[What is expected] Search the data below for "format"; list each line that holds it.

[Entries shown]

──────────────────────────────

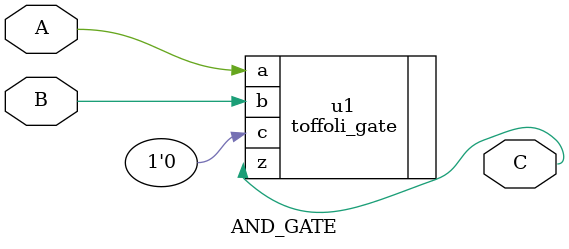
<source format=v>
`timescale 1ns / 1ps


module AND_GATE(output C, input A, input B);
    
    toffoli_gate u1(.z(C), .a(A), .b(B), .c(1'b0));


endmodule

</source>
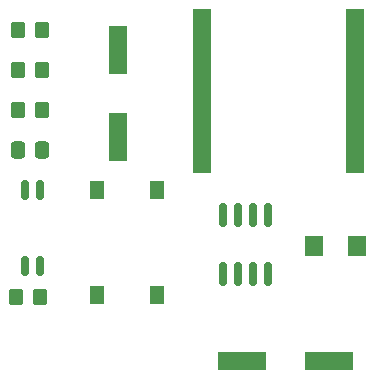
<source format=gbr>
%TF.GenerationSoftware,KiCad,Pcbnew,8.0.6*%
%TF.CreationDate,2024-11-26T16:04:19+01:00*%
%TF.ProjectId,doorbell_watcher,646f6f72-6265-46c6-9c5f-776174636865,rev?*%
%TF.SameCoordinates,Original*%
%TF.FileFunction,Paste,Top*%
%TF.FilePolarity,Positive*%
%FSLAX46Y46*%
G04 Gerber Fmt 4.6, Leading zero omitted, Abs format (unit mm)*
G04 Created by KiCad (PCBNEW 8.0.6) date 2024-11-26 16:04:19*
%MOMM*%
%LPD*%
G01*
G04 APERTURE LIST*
G04 Aperture macros list*
%AMRoundRect*
0 Rectangle with rounded corners*
0 $1 Rounding radius*
0 $2 $3 $4 $5 $6 $7 $8 $9 X,Y pos of 4 corners*
0 Add a 4 corners polygon primitive as box body*
4,1,4,$2,$3,$4,$5,$6,$7,$8,$9,$2,$3,0*
0 Add four circle primitives for the rounded corners*
1,1,$1+$1,$2,$3*
1,1,$1+$1,$4,$5*
1,1,$1+$1,$6,$7*
1,1,$1+$1,$8,$9*
0 Add four rect primitives between the rounded corners*
20,1,$1+$1,$2,$3,$4,$5,0*
20,1,$1+$1,$4,$5,$6,$7,0*
20,1,$1+$1,$6,$7,$8,$9,0*
20,1,$1+$1,$8,$9,$2,$3,0*%
G04 Aperture macros list end*
%ADD10RoundRect,0.250000X-0.350000X-0.450000X0.350000X-0.450000X0.350000X0.450000X-0.350000X0.450000X0*%
%ADD11R,1.300000X1.500000*%
%ADD12R,1.600200X4.114800*%
%ADD13RoundRect,0.150000X-0.150000X0.825000X-0.150000X-0.825000X0.150000X-0.825000X0.150000X0.825000X0*%
%ADD14RoundRect,0.150000X0.150000X-0.662500X0.150000X0.662500X-0.150000X0.662500X-0.150000X-0.662500X0*%
%ADD15RoundRect,0.250000X-0.337500X-0.475000X0.337500X-0.475000X0.337500X0.475000X-0.337500X0.475000X0*%
%ADD16R,1.524000X1.651000*%
%ADD17RoundRect,0.250000X0.350000X0.450000X-0.350000X0.450000X-0.350000X-0.450000X0.350000X-0.450000X0*%
%ADD18R,1.524000X13.970000*%
%ADD19R,4.114800X1.600200*%
G04 APERTURE END LIST*
D10*
%TO.C,R1*%
X118200000Y-109000000D03*
X120200000Y-109000000D03*
%TD*%
%TO.C,R3*%
X118400000Y-89800000D03*
X120400000Y-89800000D03*
%TD*%
%TO.C,R2*%
X118400000Y-93200000D03*
X120400000Y-93200000D03*
%TD*%
D11*
%TO.C,D1*%
X130150000Y-99950000D03*
X125050000Y-99950000D03*
X125050000Y-108850000D03*
X130150000Y-108850000D03*
%TD*%
D12*
%TO.C,C3*%
X126800000Y-88142400D03*
X126800000Y-95457600D03*
%TD*%
D13*
%TO.C,U2*%
X139505000Y-102125000D03*
X138235000Y-102125000D03*
X136965000Y-102125000D03*
X135695000Y-102125000D03*
X135695000Y-107075000D03*
X136965000Y-107075000D03*
X138235000Y-107075000D03*
X139505000Y-107075000D03*
%TD*%
D14*
%TO.C,U1*%
X118965000Y-106387500D03*
X120235000Y-106387500D03*
X120235000Y-100012500D03*
X118965000Y-100012500D03*
%TD*%
D15*
%TO.C,C2*%
X118362500Y-96600000D03*
X120437500Y-96600000D03*
%TD*%
D16*
%TO.C,D2*%
X143457000Y-104750000D03*
X147063800Y-104750000D03*
%TD*%
D17*
%TO.C,R4*%
X120400000Y-86400000D03*
X118400000Y-86400000D03*
%TD*%
D18*
%TO.C,L1*%
X146877000Y-91600000D03*
X133923000Y-91600000D03*
%TD*%
D19*
%TO.C,C1*%
X137342400Y-114500000D03*
X144657600Y-114500000D03*
%TD*%
M02*

</source>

──────────────────────────────

[Answer to this exercise]
<source format=v>
<source format=gbr>
G04 Gerber Fmt 4.6, Leading zero omitted, Abs format (unit mm)*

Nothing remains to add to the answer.